──────── Exercise input ────────

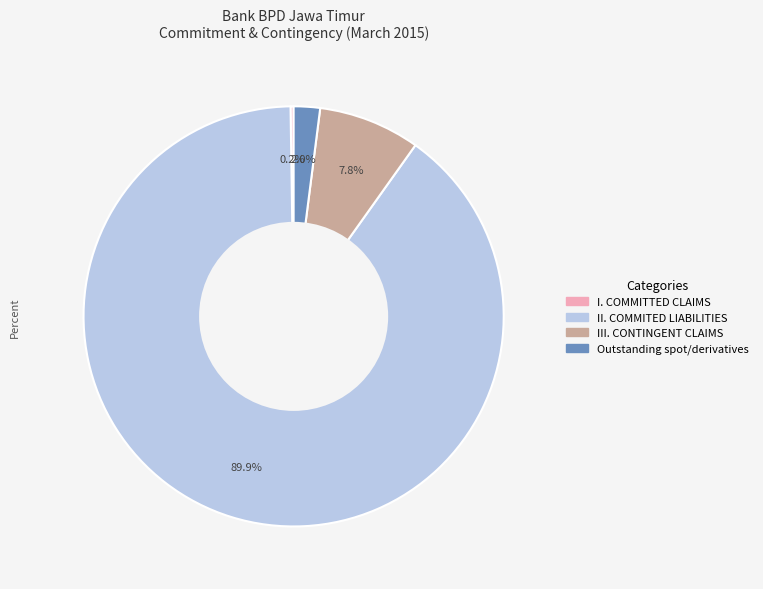

What percentage do III. CONTINGENT CLAIMS and Outstanding spot/derivatives together represent?

9.8%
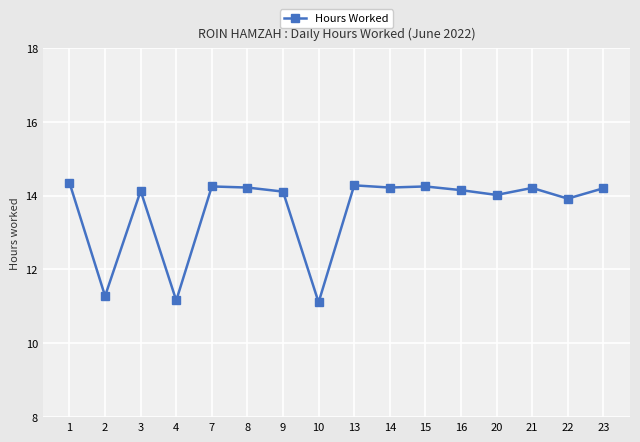

How many series are shown in this chart?

1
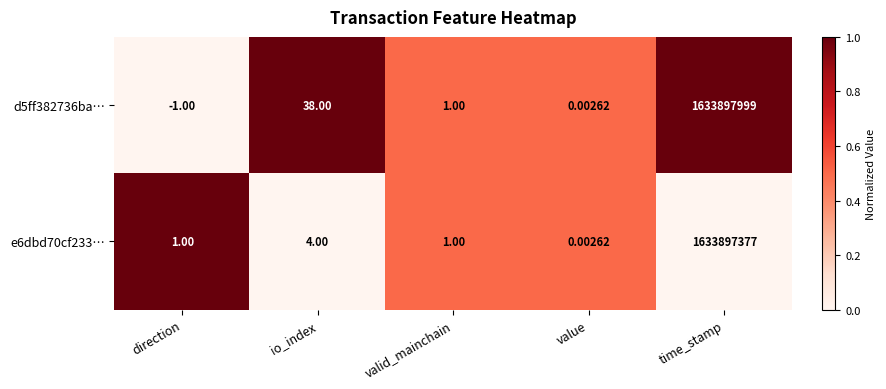

Rank the series at direction from lowest to highest value.

d5ff382736ba…, e6dbd70cf233…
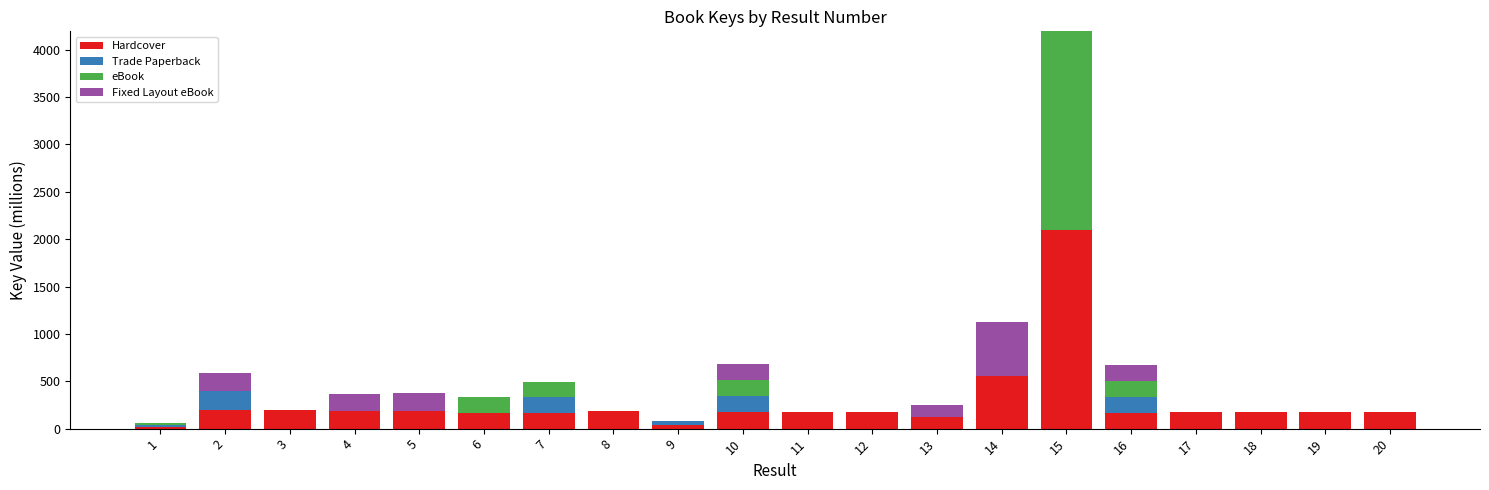

What is the highest value of the Hardcover series?

2096.9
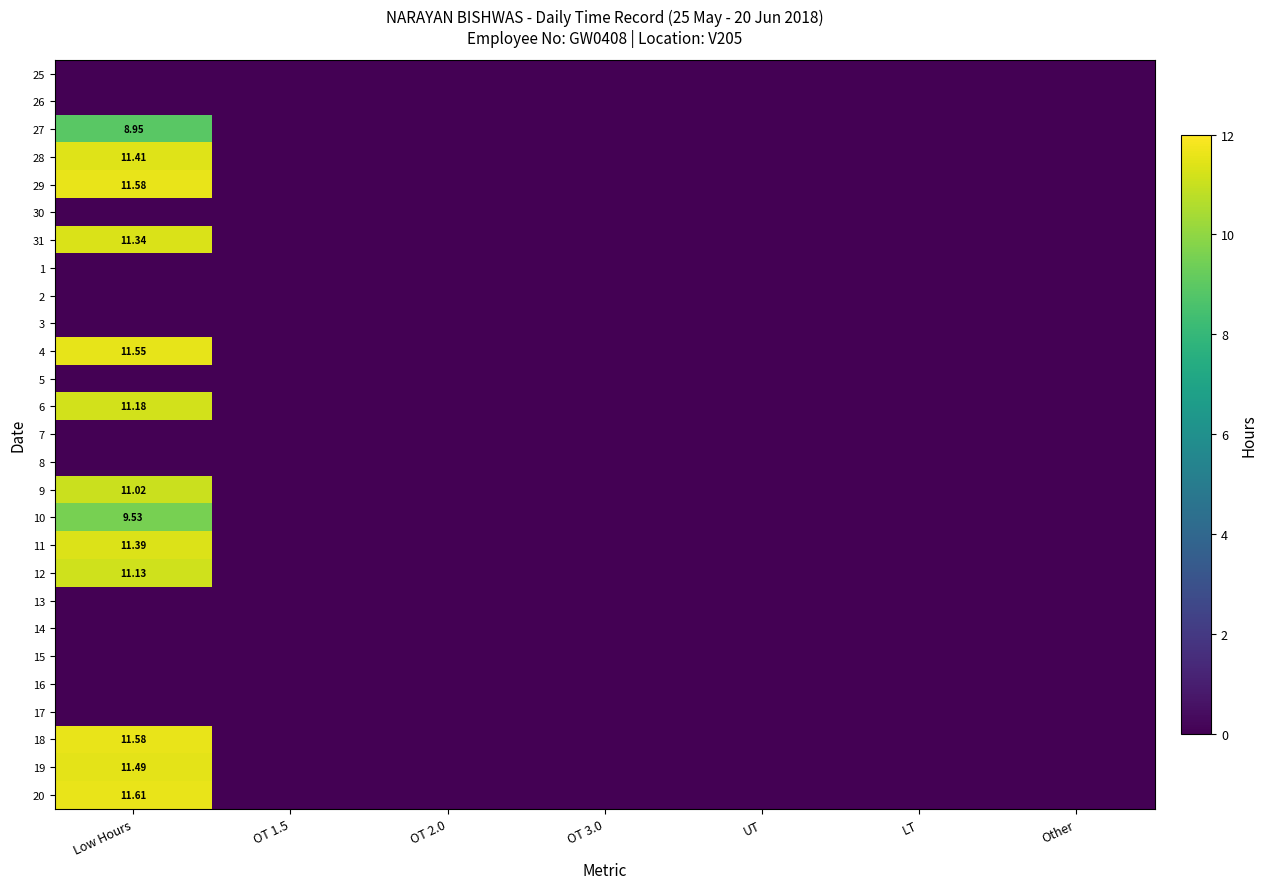

What is the greatest value displayed?

11.6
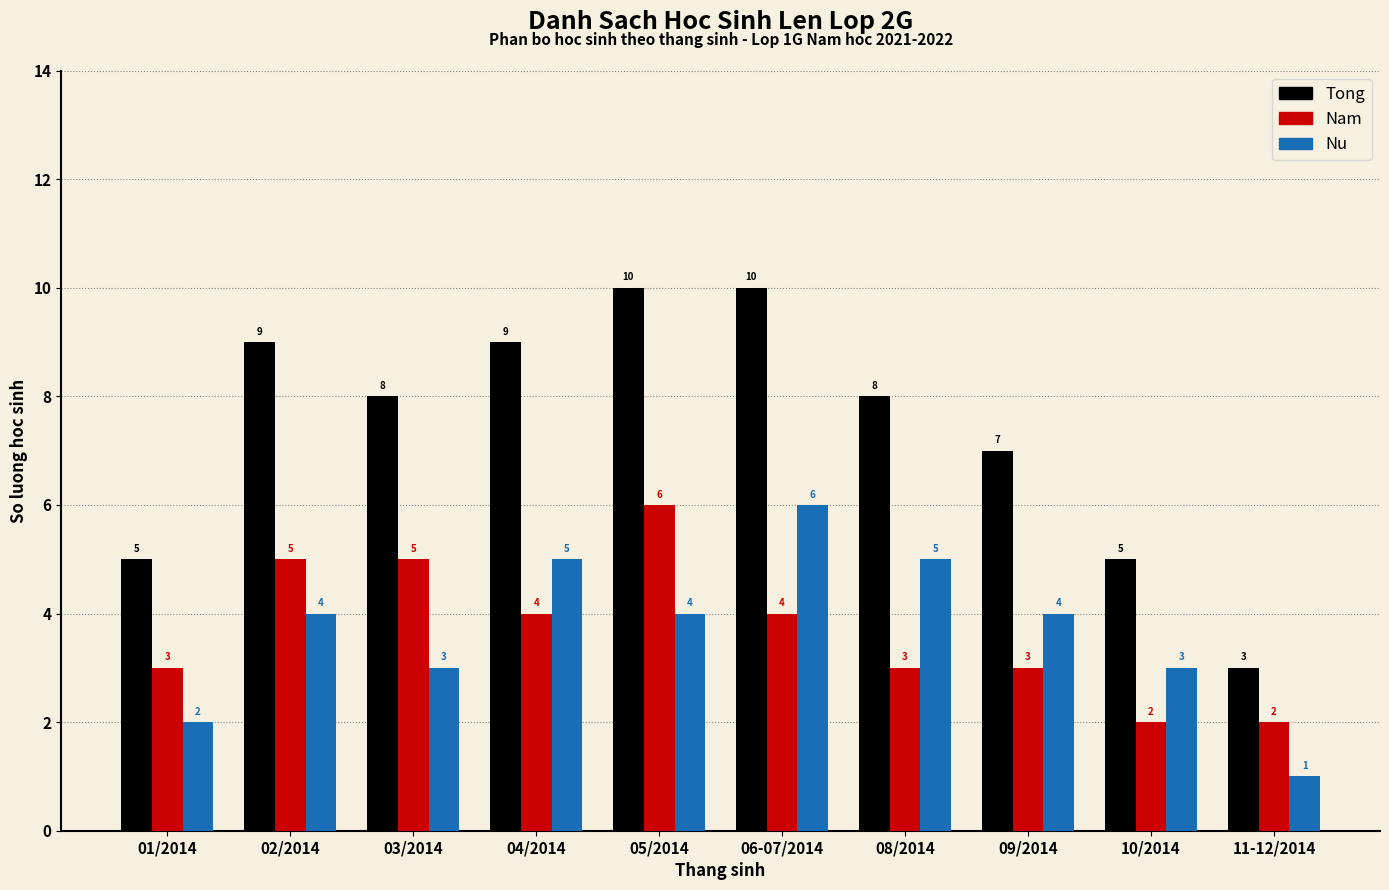

What is the greatest value displayed?

10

────────

**Exercise goal**
Copy out all of the material above word for word, leaving out the pictures.

**Task answer**
What percentage do III. CONTINGENT CLAIMS and Outstanding spot/derivatives together represent?

9.8%

How many series are shown in this chart?

1

Rank the series at direction from lowest to highest value.

d5ff382736ba…, e6dbd70cf233…

What is the highest value of the Hardcover series?

2096.9

What is the greatest value displayed?

11.6

What is the greatest value displayed?

10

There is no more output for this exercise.